Sunday, August 8, 2010

The Mosque That Cannot Be Ignored

After six U.S. Marines fought their way to the peak of Mt. Suribachi in February of 1945, I doubt that there were any citizens of Tokyo who viewed the raising of the American flag over Iwo Jima as a form of "community outreach."

Triumphant armies have always planted their symbols and standards at the conclusion of battle, and I believe that even the most progressive and tolerant elements of Japanese society would have averted their eyes from that symbol to avoid the pain of loss, to avoid a constant reminder of the horrible death suffered by a loved one.

So it will be that we in America must avert our eyes to avoid the pain of loss, because of the cowardice and political correctness of a ruling class that has removed all impediments to the construction of a mosque within yards of Ground Zero.

Indeed, the building over which the mosque will rise is in such close proximity to the World Trade Center site that a piece of landing gear crashed through its roof on the morning of September 11, 2001.

The construction of this mosque will be a heinous act of triumphalism on a scale so massive that it is almost unimaginable.

Over the killing field of 3,000 Americans, men and women who were guilty on the morning of their deaths of nothing more than simply getting up and going to work, the Islamists will smugly plant their flag of victory. Such is the degree of effrontery on the part of its sponsors that it was scheduled to have been opened on September 11, 2011, and was to have been called the Cordoba House, referencing the seat of the Islamic caliphate in Spain in the 8th century, which Muslims consider to be symbolic of Islamic rule in the West.

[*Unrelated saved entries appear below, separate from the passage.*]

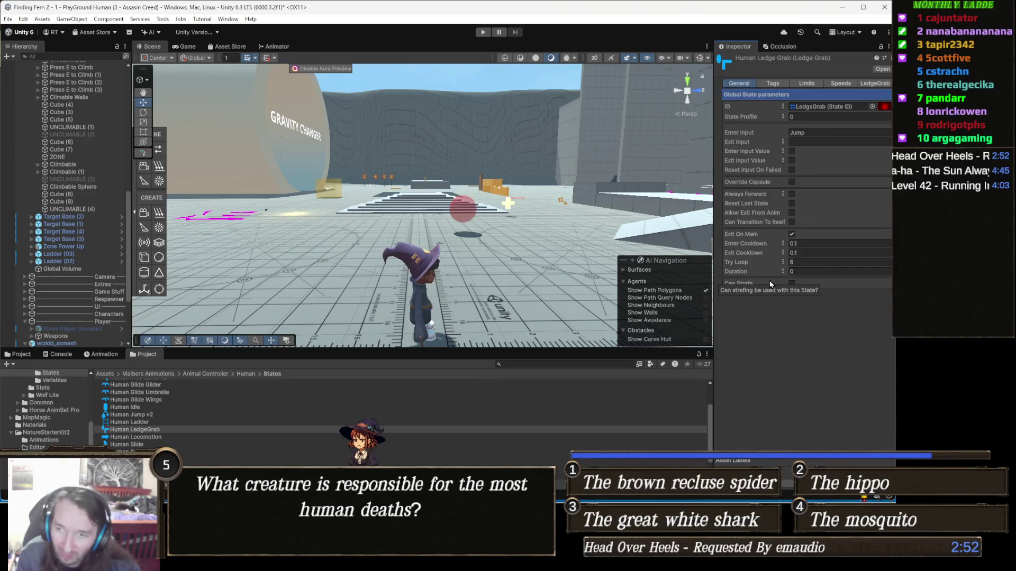
Play-test climbing the yellow wall and walking through the yellow boxes, then open the help overlay.
left_click(483, 33)
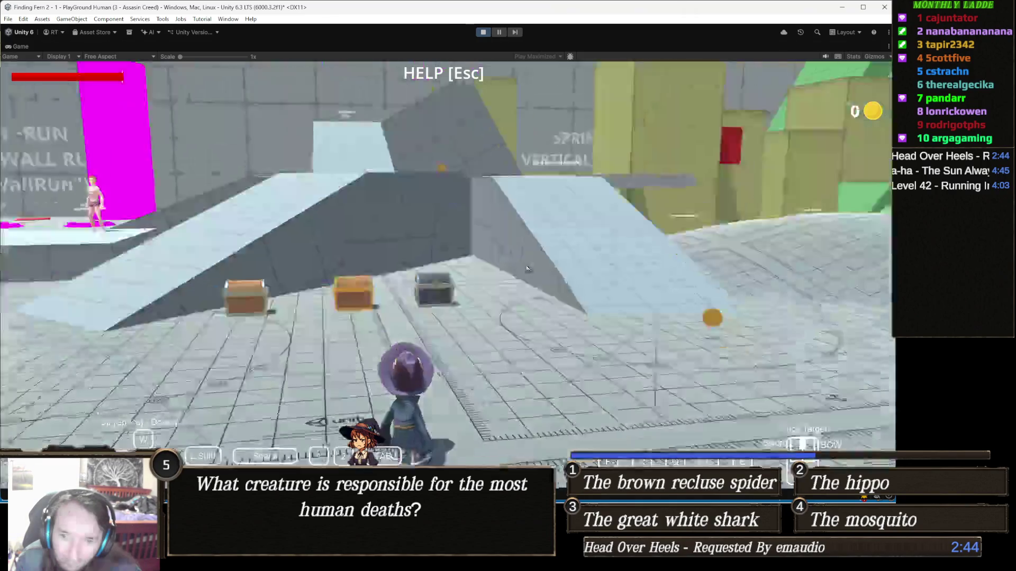
left_click(527, 269)
key("w")
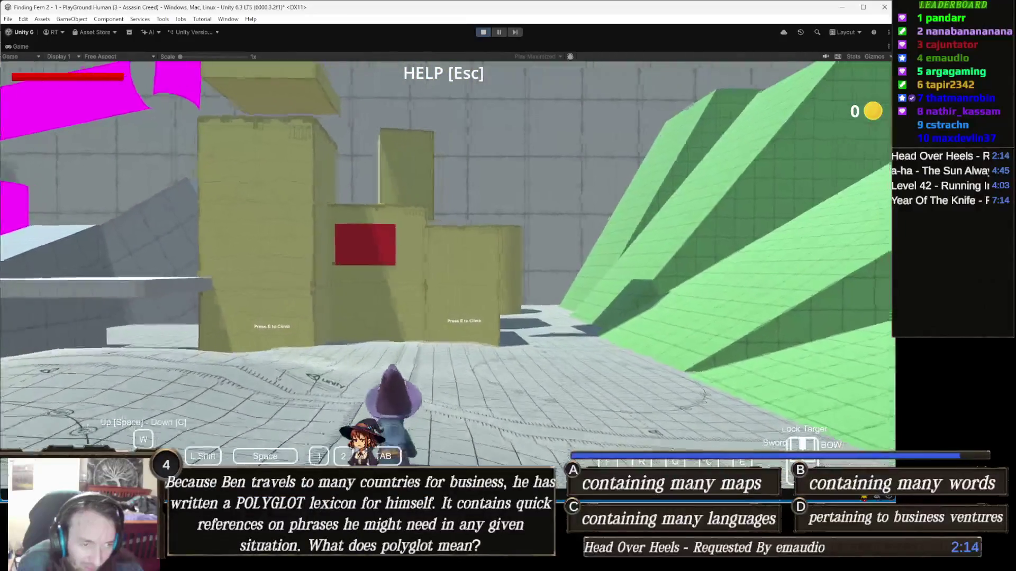
key("w")
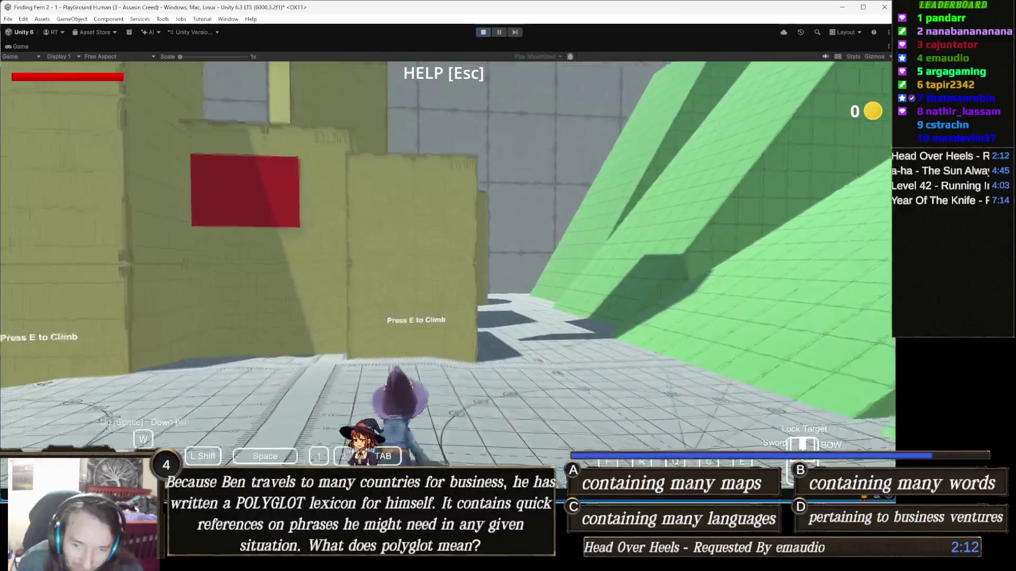
key("e")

There is something terribly wrong with the people who would want to do this, and there is something terribly wrong with the people who would allow it to be done when they had the means to prevent it. To desecrate the site of the worst attack on American soil by a foreign enemy, and to do so with a structure glorifying the religion in whose name the terror was perpetrated, staggers the imagination and defies logic.

There is no question that the location is symbolic in a way that sickens most Americans.

The leader of the Cordoba Initiative is one Imam Feisal Rauf, who in the days after the attacks called the United States an accessory to the crime, and said that for all intents and purposes Osama Bin Laden was made in the U.S.A. He has steadfastly refused to condemn Hamas and the Muslim Brotherhood as terrorist organizations. He has dodged questions about the massive funding required to complete the project.

Still, freedom of religion and speech are the basic principles upon which this country was founded, and I'll fight to the death to defend both them and the constitution in which they were enumerated. However, opposition to this mosque isn't about inhibiting religion or speech - there are thousands of mosques in New York - and I recognize that when something can be built “as of right,” meaning that there are no legal obstacles to the construction, we have no right to prevent it. Not liking the builder – or what he’s building - does not trump his right to build.

This case, however, is simply about common decency. If, as the Imam states, the construction of an Islamic Community Center is about building bridges between the cultures, I would think a good way to start would be to be mindful of the sensitivities of a community, a city and a nation that mourns still. There are dozens of sites upon which to build this project. Why here? Why so close to an open wound? We see through you, Imam Rauf, we are not blind, unlike the cowards and quislings that sit on commissions and inhabit City Hall.

The ruling class may have removed the last legal obstacle to your project, but the souls of 3,000 dead Americans cry “NO!” The families of 3,000 dead Americans cry “NO!” The vast majority of New Yorkers are outraged and cry “NO!”

It may mean nothing to you, but there are millions – no, tens of millions – of ordinary Americans who remain deeply wounded by the cowardly attack that killed 3,000 innocents, and who have not forgotten that the pilots of those planes shouted “Allahu Akbar” as they successfully concluded their insane mission.

We will never know peace if a mosque lords over the site of that murderous act of war, Imam Rauf, but know this: you may never know a moment of peace within it.